As Bernanke testified before Congress last month, “Until we see a sustained period of stronger job creation, we cannot consider the recovery to be fully established.”

According to Ned Davis Research, since 1955 the Fed has made its first post-recession rate hike:

  • a median 20 months after the unemployment rate peaked
  • after the unemployment rate had dropped a median 1.2 percentage points
  • when the official rate was no higher than 7.5%

Unemployment peaked at 10.2% in October 2009 in this recession. Twenty months from then would be June 2011, but the depth of this downturn likely has thrown off that timetable. The rate also already has dropped 1.4 percentage points from its high.

Yet at a recent 8.8%, it remains well above normal recession highs. If current trends continue, however, official unemployment may fall below 8% by next year, giving the Fed more room to tighten.

Meanwhile, the Federal Funds rate has been at 0% to 0.25% since December 2008.

China and India’s central banks already have raised short-term rates, as have those of developed economies like Australia and Canada. The inflation-phobic European Central Bank recently kicked up its short-term rates by 0.25 percentage points for the first time in two years.

Only the Fed and the Bank of England have held back. But if big gains in commodities prices push “core” inflation (currently running at 1.2%) persistently higher, Bernanke will have to act.

But He’ll Have to Clear Away Lots of Brush First
Because the Fed couldn’t lower rates any further, even though the economy was in such a deep hole, Bernanke resorted to the printing press—or more accurately, the Fed’s balance sheet.

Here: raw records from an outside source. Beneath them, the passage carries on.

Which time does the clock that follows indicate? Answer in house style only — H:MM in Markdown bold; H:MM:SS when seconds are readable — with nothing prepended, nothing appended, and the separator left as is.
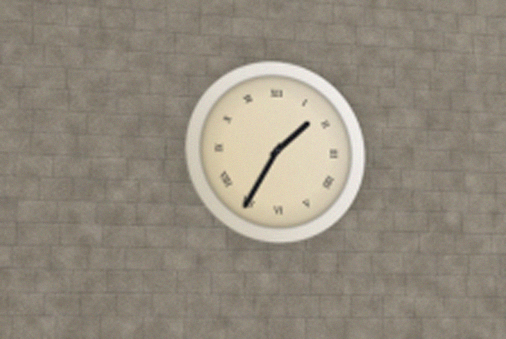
**1:35**
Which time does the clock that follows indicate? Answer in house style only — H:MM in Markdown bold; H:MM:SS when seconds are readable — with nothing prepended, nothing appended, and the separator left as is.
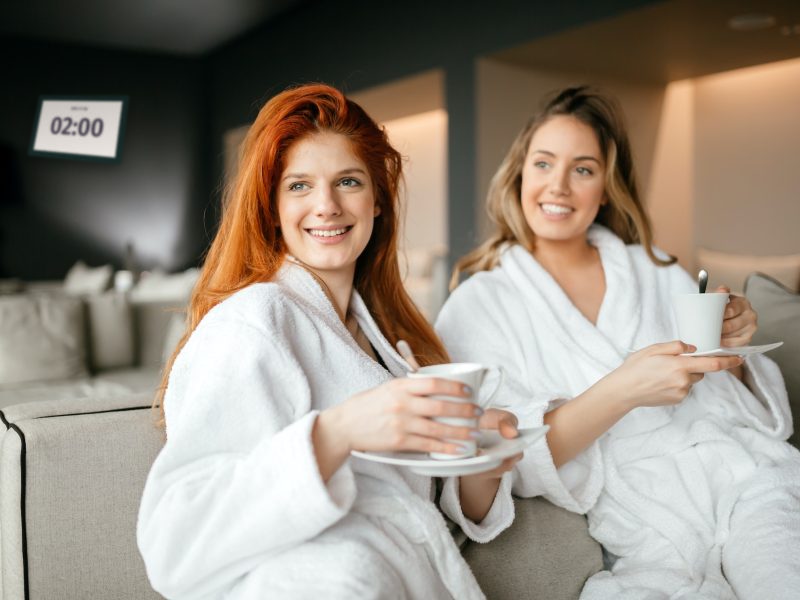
**2:00**
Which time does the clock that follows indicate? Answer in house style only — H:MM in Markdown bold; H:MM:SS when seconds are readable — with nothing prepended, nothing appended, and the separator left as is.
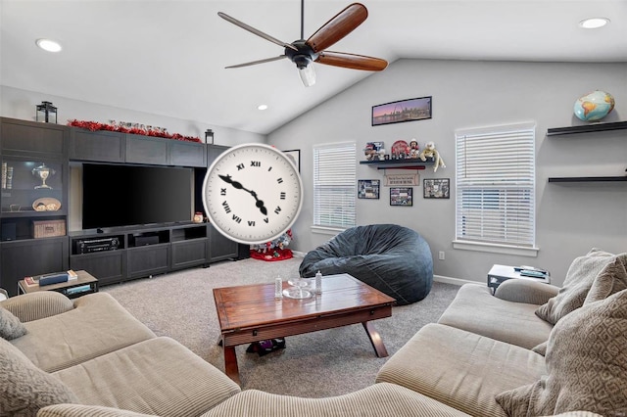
**4:49**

The central bank bought hundreds of billions of dollars of Treasury and mortgage-backed securities, raising the value of securities held to $2.6 trillion, from around $850 billion in early 2008. It will have to start unwinding those purchases before raising rates again.

Here’s Kalish’s timetable.

Some time soon, maybe at next week’s meeting, the Fed will announce it is ending QE2 after completing its purchase of $600 billion in additional securities.

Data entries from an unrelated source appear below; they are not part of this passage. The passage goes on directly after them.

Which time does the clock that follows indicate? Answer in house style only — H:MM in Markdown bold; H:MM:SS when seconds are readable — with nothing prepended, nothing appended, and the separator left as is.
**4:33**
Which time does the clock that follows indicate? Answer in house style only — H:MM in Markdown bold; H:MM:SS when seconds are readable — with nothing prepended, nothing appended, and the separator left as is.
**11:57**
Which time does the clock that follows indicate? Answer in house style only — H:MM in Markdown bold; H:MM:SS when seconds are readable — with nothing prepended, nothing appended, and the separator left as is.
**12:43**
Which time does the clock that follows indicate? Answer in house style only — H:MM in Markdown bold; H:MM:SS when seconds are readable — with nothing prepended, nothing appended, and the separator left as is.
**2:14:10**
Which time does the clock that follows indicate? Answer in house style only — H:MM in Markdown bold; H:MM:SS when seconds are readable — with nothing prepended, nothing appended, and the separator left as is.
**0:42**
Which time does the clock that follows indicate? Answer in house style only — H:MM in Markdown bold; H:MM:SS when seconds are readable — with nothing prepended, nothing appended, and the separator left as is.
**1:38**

Then it will hold its portfolio constant for a while by reinvesting the proceeds from maturing securities, and then stop reinvesting interest and capital gains to allow “organic” shrinkage of its balance sheet. Each of those steps, he estimates, will take three to six months.

By next March, Kalish thinks, the Fed will remove the key statement that conditions “are likely to warrant exceptionally low levels of the Federal Funds rate for an extended period.” That will be a clear signal that short-term interest rates will head higher soon.

He pegs the official rise at next April, and thinks that in the months after that, the Fed will slowly boost the funds rate until it gets to a more “normal” level—I’d say 3% or so. That would still be pretty low historically, and it would give the Fed plenty of room to hike more if inflation takes off.

Kalish’s scenario is hypothetical, but I think it’s reasonable. Will it happen? Who knows? Just don’t expect to find out next week when Ben Bernanke meets the press.

A Last Goodbye to Joe B
Joe Battipaglia, the popular market strategist who died suddenly last week at 55, was laid to rest Tuesday.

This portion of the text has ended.